WHAT THIS TASK INVOLVES ▸ Continue the mailing-list reply about allocating aio kiocbs in batches, picking up right after its final sentence.

PASSAGE TO READ ▸
_ _ _

Re: [patch,rfc] aio: allocate kiocbs in batches

Jeff Moyer <jmoyer@xxxxxxxxxx> · Thu, 01 Sep 2011 09:56:38 -0400

Andrew Morton <akpm@xxxxxxxxxxxxxxxxxxxx> writes:

> On Tue, 05 Jul 2011 16:35:21 -0400
> Jeff Moyer <jmoyer@xxxxxxxxxx> wrote:
>
>> Hi,
>> 
>> When looking at perf data for my aio-stress test runs against some
>> relatively fast storage, I noticed that __aio_get_req was taking up more
>> CPU than I expected.  The command line for aio-stress was:
>>   aio-stress -O -r 8 -d 256 -b 32 -l -s 16384 /dev/sdk
>> which means we're sending 32 iocbs to io_submit at a time.  Here's the
>> perf report -g output:
>> 
>> Events: 41K cycles
>> -      7.33%  aio-stress  [kernel.kallsyms]             [k] _raw_spin_lock_irq
>>    - _raw_spin_lock_irq
>>       + 75.38% scsi_request_fn
>>       - 10.67% __aio_get_req
>>            io_submit_one
>> 
>> The spinlock is the ctx_lock, taken when allocating the request.  This
>> seemed like pretty low-hanging fruit to me, so I cooked up a patch to
>> allocate 32 kiocbs at a time.  This is the result:
>> 
>> Events: 50K cycles
>> -      5.54%  aio-stress  [kernel.kallsyms]             [k] _raw_spin_lock_irq
>>    - _raw_spin_lock_irq
>>       + 83.23% scsi_request_fn
>>       - 5.14% io_submit_one
>> 
>> So, aio-stress now takes up ~2% less CPU.  This seems like a worth-while
>> thing to do, but I don't have a system handy that would show any real
>> performance gains from it.  The higher the number of iocbs passed to
>> io_submit, the more of a win this will be.
>> 
>> FWIW, I tested this with multiple different batch sizes (1, 32, 33, 64,
>> 256) and it didn't blow up.
>> 
>
> So the benefit comes from reducing the frequency with which ctx_lock is
> taken, rather than from reducing its per-acquisition hold times.

That's right.  The lock is taken in the submission and completion paths.

>> ...
>>
>> +#define KIOCB_STASH_SIZE	32
>> +struct kiocb_stash {
>> +	unsigned head;
>> +	unsigned tail;
>> +	unsigned total;
>> +	unsigned used;
>> +	struct kiocb *kiocbs[KIOCB_STASH_SIZE];
>> +};
>
> Laziness begets laziness: you didn't bother documenting how this ring
> thing works and why it exists, so I didn't bother reverse-engineering
> that infomation.

Sorry.  I used a ring as I didn't want to introduce more allocations in
the submission path (though I have no real data on which to base this
premature optimization).  As for documenting how it works, I thought it
was pretty straight-forward.

> Once all this has been fixed, I might be wondering why it was done with
> a yukky fixed-size array rather than with a list.

I could change it to a list, if that's preferred.  Remember, this was an
RFC.

_ _ _

EXTRACTED DATA ▸
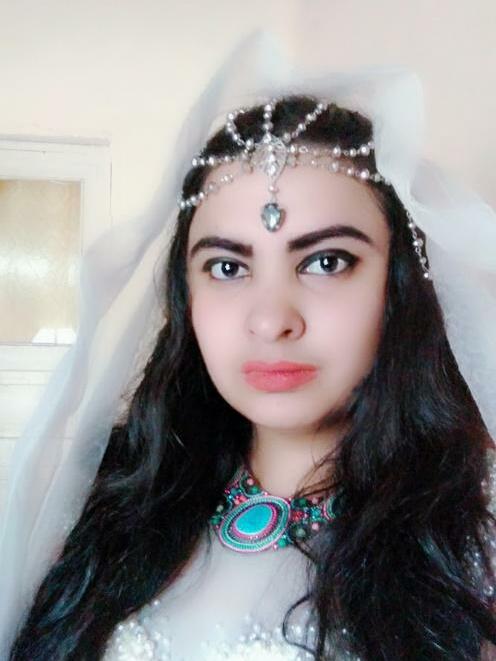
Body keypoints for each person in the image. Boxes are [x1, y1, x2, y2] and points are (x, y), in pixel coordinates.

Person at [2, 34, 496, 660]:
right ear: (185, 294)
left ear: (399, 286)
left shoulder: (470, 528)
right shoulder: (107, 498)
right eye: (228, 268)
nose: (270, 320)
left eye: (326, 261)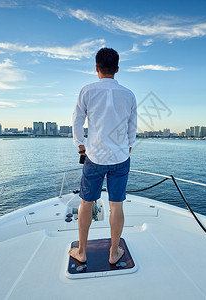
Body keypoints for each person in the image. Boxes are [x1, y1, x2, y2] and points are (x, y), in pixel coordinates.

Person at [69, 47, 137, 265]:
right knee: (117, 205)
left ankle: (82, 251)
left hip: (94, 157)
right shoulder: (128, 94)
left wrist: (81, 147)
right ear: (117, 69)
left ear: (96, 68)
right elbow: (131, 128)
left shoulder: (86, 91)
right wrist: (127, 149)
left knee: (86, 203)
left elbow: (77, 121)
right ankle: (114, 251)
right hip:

_ _ _

ANSWER ▸
> A pox on you for telling us there's a "potential starvation case" but
> not telling us what it is!  It's a kmalloc failure - why is this
> described as "starvation"?

Perhaps you missed that I simply moved that comment in the code;  I
didn't add it.  When allocating an I/O context, the user supplies a
maximum number of events.  That number is used to size the ring buffer
that holds completion data.  It is possible that there is a completed
request waiting for a final fput that is keeping a new allocation from
succeeding.  Calling the aio_fput_routine can free that up, allowing the
allocation to succeed.

> Once all this has been fixed, I might be wondering how we test the
> "potential starvation case".

Well, probably a close on the fd prior to event completion, coupled with
submitting new I/O (on a different fd) when the event completion is
delivered to userspace but before the fput on the fd.

> Various trivial fixies:
>
>
> From: Andrew Morton <akpm@xxxxxxxxxxxxxxxxxxxx>
>
> - coding-style fixes
>
> - improve variable name(s)
>
> - fix typo(s)
>
> - use new kmap_atomic() interface
>
> - change comment to use the number of columns God gave us
>
> - use "bool" for a boolean
>
> Cc: Jeff Moyer <jmoyer@xxxxxxxxxx>
> Signed-off-by: Andrew Morton <akpm@xxxxxxxxxxxxxxxxxxxx>

This was an RFC.  I'm happy to have it merged, but I would have been
equally happy to have addressed your review comments first.  In the end,
whatever works best for you is fine with me.

Thanks for taking time to look at it!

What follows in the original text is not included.